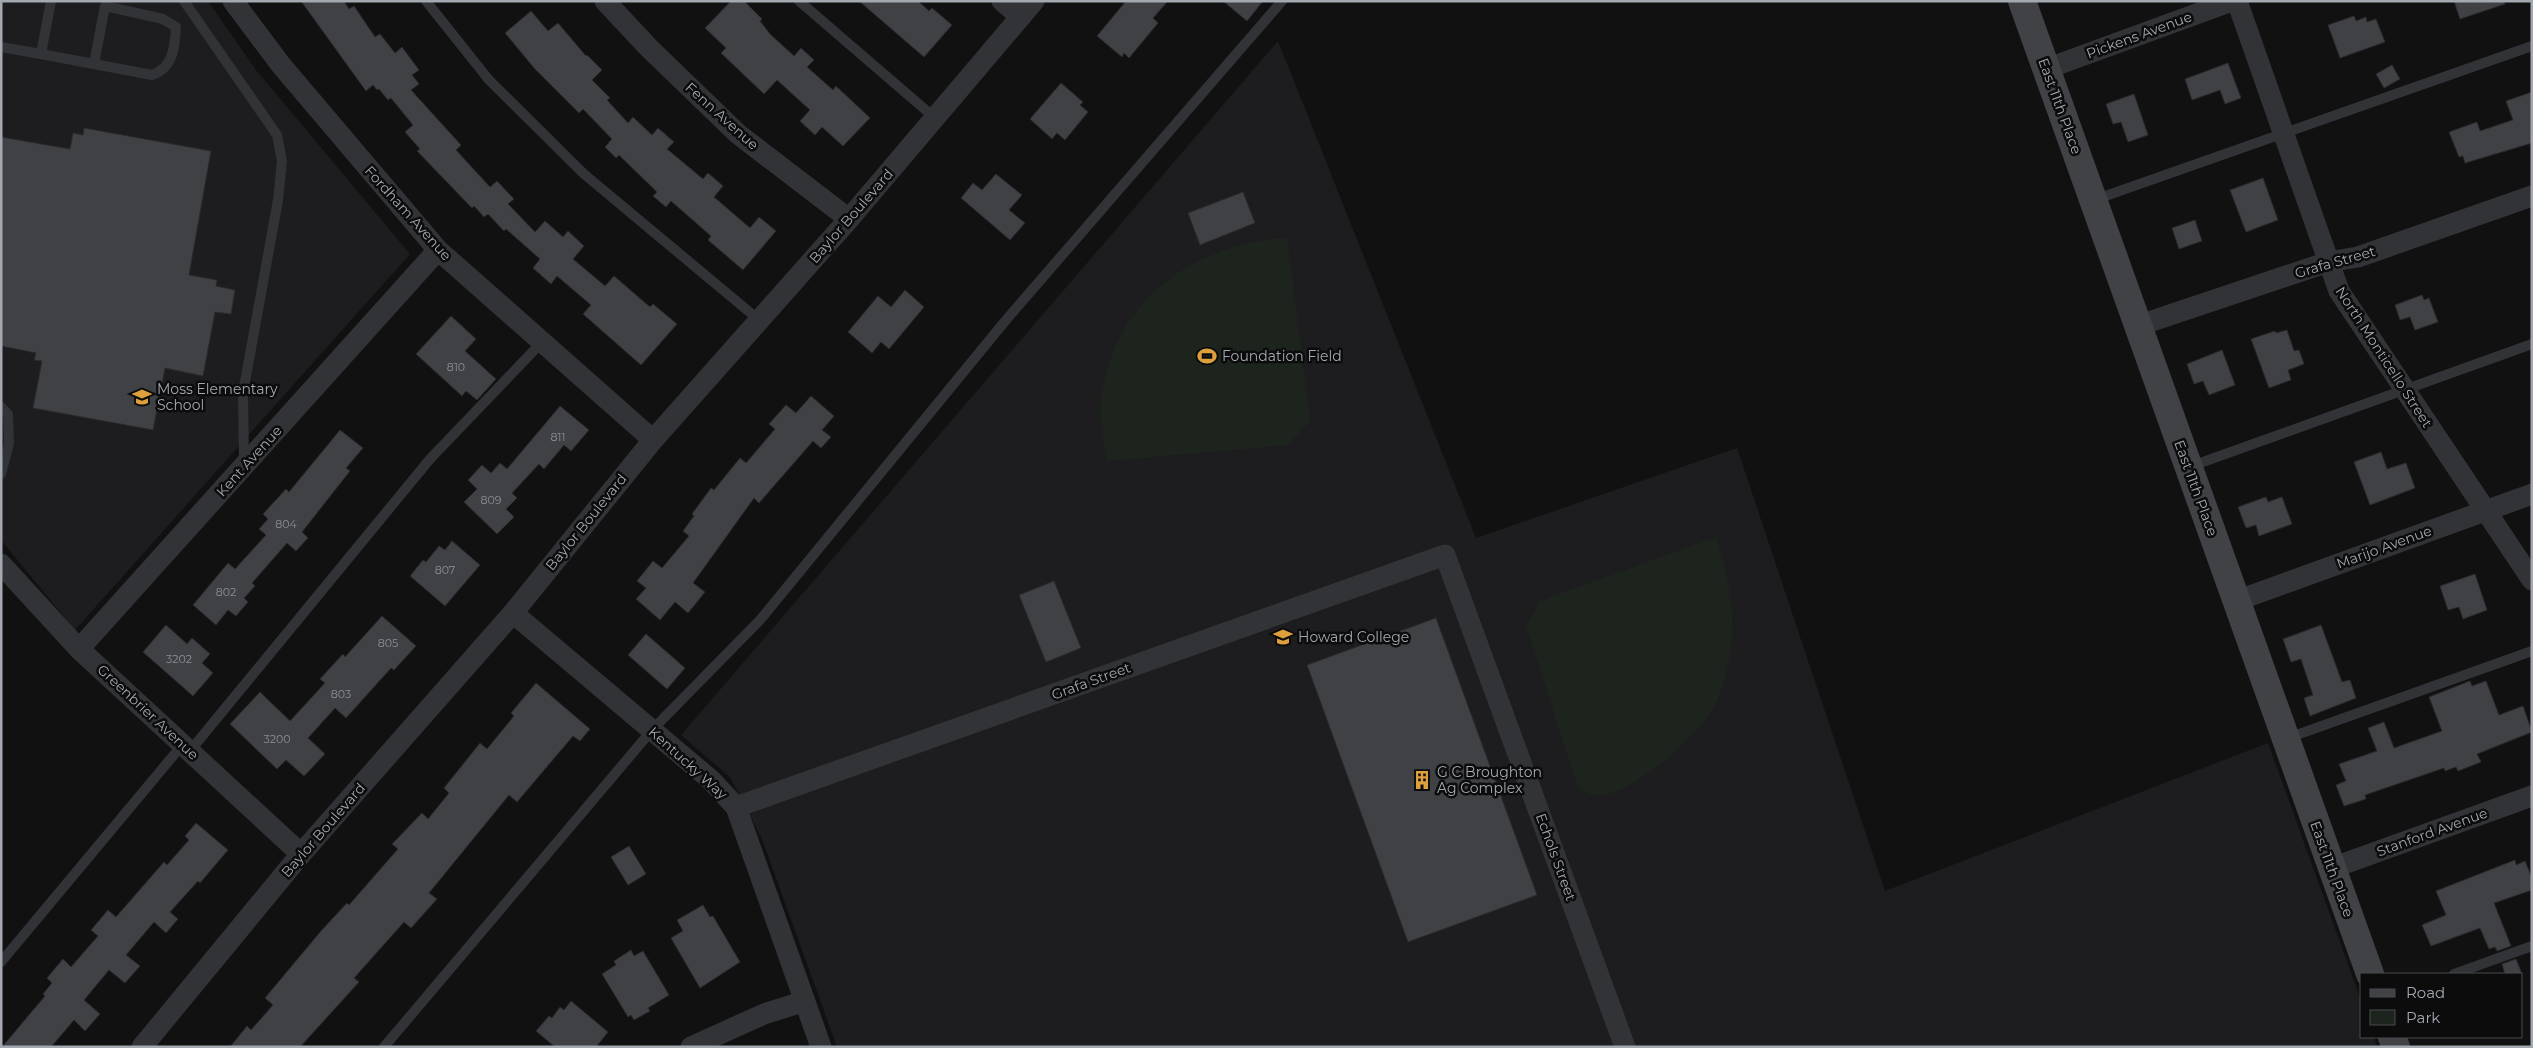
<svg xmlns="http://www.w3.org/2000/svg" width="2533" height="1048" font-family="Montserrat,sans-serif">
<rect width="100%" height="100%" fill="#111112"/>
<!-- built -->
<path fill="#1d1d1f" d="M1 1H208L256 70 410 254 75 630 1 540Z
M1278 41 1476 538 1737 448 1885 891 2268 743 2362 1003V1037H2374L2377 1047H837L762 839 730 777 681 735Z"/>
<!-- green -->
<path fill="#1d241e" d="M1278 238H1287L1310 421 1288 445 1107 461C1104 443 1100 423 1101 404 1110 306 1185 249 1278 238Z
M1716 537C1729 578 1738 620 1728 664 1725 679 1720 697 1712 710 1695 738 1632 795 1599 795 1590 795 1585 792 1578 787L1526 626 1540 601Z"/>
<!-- building -->
<path fill="#404145" stroke="#2b2b2e" d="M301 1H344L349 9 354 6 375 37 380 34 395 53 402 47 419 70 412 75 419 84 411 90 461 145 456 150 490 187 497 181 514 199 508 204 535 232 545 221 563 237 568 231 584 246 573 259 605 286 614 276 650 307 653 304 677 324 641 365 583 314 591 305 557 276 551 284 533 268 540 259 506 229 504 231 488 214 484 217 474 206 472 208 417 151 420 149 405 132 413 125 391 98 388 100 379 89 377 90 373 85 366 91Z
M731 1H744L762 19 760 21 770 34 794 56 801 48 814 60 807 67 833 90 836 86 870 118 843 146 822 127 815 135 800 121 810 110 777 80 764 94 721 53 726 48 705 28Z
M859 1H918L929 11 932 8 952 25 924 57Z
M1126 1H1168L1153 18 1158 23 1129 58 1124 53 1122 57 1097 36Z
M1223 1H1263L1247 21Z
M2454 1H2504L2505 4 2460 19Z
M531 11 548 31 558 23 586 56 587 55 602 70 592 80 610 98 607 100 628 123 633 117 652 135 658 128 674 142 667 149 703 179 708 173 723 186 714 197 750 228 759 217 776 231 743 270 708 240 711 236 671 201 666 207 653 196 657 192 619 155 616 158 605 147 612 139 583 109 579 113 535 69 505 33Z
M2354 16 2356 21 2366 17 2367 22 2376 19 2385 42 2340 58 2328 25Z
M2228 63 2241 98 2225 104 2220 90 2192 100 2185 79Z
M2392 65 2400 79 2384 88 2376 74Z
M1061 83 1083 102 1080 105 1088 112 1065 140 1057 133 1052 139 1030 119Z
M2532 92V143L2465 163 2463 156 2459 157 2449 132 2477 122 2480 131 2513 120 2506 101Z
M2134 94 2148 135 2128 142 2121 122 2113 124 2106 104Z
M84 128 211 151 189 275 217 280 216 286 235 290 231 314 215 312 203 376 165 368 153 430 33 408 42 361 34 360 36 353 1 346V137L70 149 73 133 83 135Z
M996 174 1022 195 1009 210 1025 223 1010 240 961 198 973 183 982 190Z
M2263 178 2278 220 2246 232 2230 190Z
M1243 192 1255 223 1200 245 1188 213Z
M2195 220 2202 241 2179 249 2172 228Z
M905 290 924 307 889 349 881 342 872 353 848 332 878 296 891 307Z
M2422 295 2424 300 2429 298 2438 322 2415 330 2410 317 2400 320 2395 305Z
M451 316 476 339 465 351 496 379 477 400 466 391 462 396 416 354Z
M2287 330 2294 351 2299 350 2304 364 2288 370 2291 380 2269 388 2251 339 2275 331 2276 333Z
M2222 350 2235 385 2209 395 2203 381 2194 384 2187 364Z
M811 396 834 416 822 430 831 437 821 448 813 441 759 503 754 498 693 583 705 592 688 613 675 602 660 620 636 599 646 588 637 581 653 561 662 568 689 536 683 531 694 516 692 514 711 488 714 490 740 458 746 463 775 429 769 424 786 405 796 413Z
M560 406 589 430 571 451 564 445 544 469 539 464 512 493 517 498 506 509 514 517 497 534 464 502 477 489 468 480 482 465 491 473 500 463 507 469Z
M340 430 363 448 346 468 350 471 302 532 308 538 296 551 287 543 252 583 255 586 244 598 248 602 236 616 228 610 216 625 193 605 228 563 235 569 266 535 259 529 268 519 263 514 286 489 289 492Z
M2381 452 2387 469 2406 463 2415 488 2370 505 2354 462Z
M2266 497 2268 502 2282 497 2292 524 2259 536 2256 525 2246 528 2238 507Z
M452 541 480 565 445 606 410 576 423 560 426 562 439 546 445 550Z
M2475 574 2487 610 2463 619 2459 607 2448 610 2440 586Z
M1054 581 1081 648 1046 662 1019 595Z
M382 616 416 646 394 670 391 668 346 718 335 708 308 738 325 754 304 776 286 760 277 769 230 724 260 692 290 721 325 683 320 679 343 654 345 657Z
M1436 618 1537 895 1408 942 1307 665Z
M166 625 187 644 192 638 210 654 202 663 213 673 193 696 143 652Z
M2321 625 2342 682 2350 680 2356 698 2310 716 2304 698 2313 695 2301 659 2291 662 2283 639Z
M646 634 685 668 667 689 628 655Z
M2470 681 2472 686 2486 681 2499 715 2523 706 2532 732 2477 754 2481 762 2458 771 2456 767 2445 771 2444 768 2365 795 2366 799 2344 806 2336 785 2346 781 2339 764 2377 751 2368 728 2384 722 2394 748 2442 731 2429 697Z
M536 683 590 729 580 741 573 736 517 802 509 795 429 893 437 899 411 928 404 922 354 978 359 982 300 1047H230L247 1026 251 1030 273 1005 265 998 321 931 347 903 349 905 398 849 392 844 422 813 428 819 449 793 444 788 480 743 487 749 514 716 511 713Z
M196 823 228 850 200 883 198 881 170 912 178 919 166 933 154 922 126 955 140 966 125 983 109 970 84 1000 100 1014 85 1031 74 1020 51 1047H2L45 996 43 994 52 983 47 978 63 959 71 967 98 936 91 930 108 910 116 917 164 862 167 865 189 840 185 836Z
M629 846 646 874 628 885 611 857Z
M2515 860 2516 865 2525 861 2532 878V890L2494 903 2511 946 2497 951 2495 947 2489 949 2480 928 2431 946 2422 925 2446 915 2436 891Z
M703 905 710 917 713 916 740 962 700 988 671 938 683 931 677 920Z
M631 950 634 956 643 951 669 995 648 1008 650 1011 634 1020 631 1015 628 1017 602 974 616 965 614 961Z
M2516 959 2522 974H2505L2502 964Z
M571 1001 608 1032 596 1047H555L536 1031 549 1016 552 1018 560 1007 564 1010Z"/>
<g fill="none" stroke-linecap="round" stroke-linejoin="round">
<!-- lane -->
<path stroke="#323336" stroke-width="10" d="M51 1 41 54 152 75C173 68 175 47 176 27L163 19 105 6 94 64
M184 1 277 135 282 161 278 200 243 393 244 463
M426 1 489 80 584 174 759 320
M799 1 935 118
M1 47 41 54
M2094 200 2532 46
M1 407 8 414 9 444 1 474
M2189 467 2532 344
M2288 738 2532 651
M190 751 430 459 542 342
M1 962 183 744
M2454 974 2532 946
M384 1047 652 730 760 620 1006 320 1282 1"/>
<!-- street -->
<path stroke="#323336" stroke-width="21" d="M233 1 281 65 438 250 653 440
M605 1 649 48 738 134 849 219
M1002 1 1021 17
M2237 1 2339 291 2532 580
M2046 69 2232 1
M2137 326 2328 262 2358 257 2532 196
M1 564 79 649 301 854
M2236 601 2532 494
M513 613 711 780 736 807 821 1047
M79 649 438 250
M736 807 1445 555 1625 1047
M2332 868 2532 796
M142 1047 301 854 513 613 653 440 849 219 1034 1
M691 1047 764 1014 805 1001"/>
<!-- secondary -->
<path stroke="#404246" stroke-width="28" d="M2022 1 2370 974
M2392 1037 2396 1047"/>
</g>
<!-- icons -->
<defs>
<g id="stadium-bare" transform="scale(1.5)"><path d="M0-5a6.5 5 0 1 0 0 10a6.5 5 0 1 0 0-10ZM-3.5-1.8h7v3.6h-7Z" fill="#dda03d" stroke="#0c0c0d" stroke-width="2.5" paint-order="stroke"/></g>
<g id="school-bare" transform="scale(1.5)"><path d="M0-5L7-2L0 1L-7-2ZM-4 1L0 2.5L4 1V4Q0 6-4 4Z" fill="#dda03d" stroke="#0c0c0d" stroke-width="2.5" paint-order="stroke"/></g>
<g id="university-bare" transform="scale(1.5)"><path d="M0-5L7-2L0 1L-7-2ZM-4 1L0 2.5L4 1V4Q0 6-4 4Z" fill="#dda03d" stroke="#0c0c0d" stroke-width="2.5" paint-order="stroke"/></g>
<g id="building-bare" transform="scale(1.5)"><path d="M-4-6H4V6H1V3H-1V6H-4ZM-2.5-4.3h1.7v1.8h-1.7ZM.8-4.3h1.7v1.8H.8ZM-2.5-1h1.7V.8h-1.7ZM.8-1h1.7V.8H.8Z" fill="#dda03d" stroke="#0c0c0d" stroke-width="2.5" paint-order="stroke"/></g>
</defs>
<g fill-rule="evenodd">
<use href="#stadium-bare" x="1207" y="356"/>
<use href="#school-bare" x="142" y="397"/>
<use href="#university-bare" x="1283" y="637"/>
<use href="#building-bare" x="1422" y="780"/>
</g>
<g text-anchor="middle" dominant-baseline="central" stroke-width="5" stroke-linejoin="round" paint-order="stroke">
<!-- number labels -->
<g font-size="11" fill="#8a8e96">
<text x="456" y="367">810</text>
<text x="558" y="437">811</text>
<text x="491" y="500">809</text>
<text x="286" y="524">804</text>
<text x="445" y="570">807</text>
<text x="226" y="592">802</text>
<text x="388" y="643">805</text>
<text x="179" y="659">3202</text>
<text x="341" y="694">803</text>
<text x="277" y="739">3200</text>
</g>
<!-- street labels -->
<g font-size="14" fill="#a3a8b1" stroke="#0c0c0d">
<text transform="translate(2139 35) rotate(-20)">Pickens Avenue</text>
<text transform="translate(2060 106) rotate(70)">East 11th Place</text>
<text transform="translate(722 116) rotate(42)">Fenn Avenue</text>
<text transform="translate(408 213) rotate(48)">Fordham Avenue</text>
<text transform="translate(851 216) rotate(-49)">Baylor Boulevard</text>
<text transform="translate(2335 262) rotate(-16)">Grafa Street</text>
<text transform="translate(2384 357) rotate(57)">North Monticello Street</text>
<text transform="translate(249 461) rotate(-48)">Kent Avenue</text>
<text transform="translate(2196 488) rotate(70)">East 11th Place</text>
<text transform="translate(586 522) rotate(-51)">Baylor Boulevard</text>
<text transform="translate(2384 547) rotate(-20)">Marijo Avenue</text>
<text transform="translate(1091 681) rotate(-20)">Grafa Street</text>
<text transform="translate(148 712) rotate(43)">Greenbrier Avenue</text>
<text transform="translate(688 763) rotate(42)">Kentucky Way</text>
<text transform="translate(323 830) rotate(-49)">Baylor Boulevard</text>
<text transform="translate(2432 832) rotate(-20)">Stanford Avenue</text>
<text transform="translate(1556 857) rotate(70)">Echols Street</text>
<text transform="translate(2332 869) rotate(70)">East 11th Place</text>
</g>
<!-- poi labels -->
<g font-size="14" fill="#a3a8b1" stroke="#0c0c0d" text-anchor="start">
<text x="1222" y="356">Foundation Field</text>
<text x="157" y="389">Moss Elementary<tspan x="157" dy="16">School</tspan></text>
<text x="1298" y="637">Howard College</text>
<text x="1437" y="772">G C Broughton<tspan x="1437" dy="16">Ag Complex</tspan></text>
</g>
</g>
<!-- border -->
<rect width="2533" height="1048" fill="none" stroke="#a3a8b1" stroke-width="5"/>
<!-- legend -->
<rect x="2360" y="973" width="162" height="65" fill="#0c0c0d" stroke="#484a4f"/>
<rect x="2370" y="989" width="25" height="8" fill="#404246" stroke="#484a4f"/>
<text x="2406" y="998" font-size="15" fill="#a3a8b1">Road</text>
<rect x="2370" y="1010" width="25" height="15" fill="#1d241e" stroke="#484a4f"/>
<text x="2406" y="1023" font-size="15" fill="#a3a8b1">Park</text>
</svg>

##########

What to do - Within the records, in how many lines does the string "round" occur? Give the number and no other text.

Result for this task - 2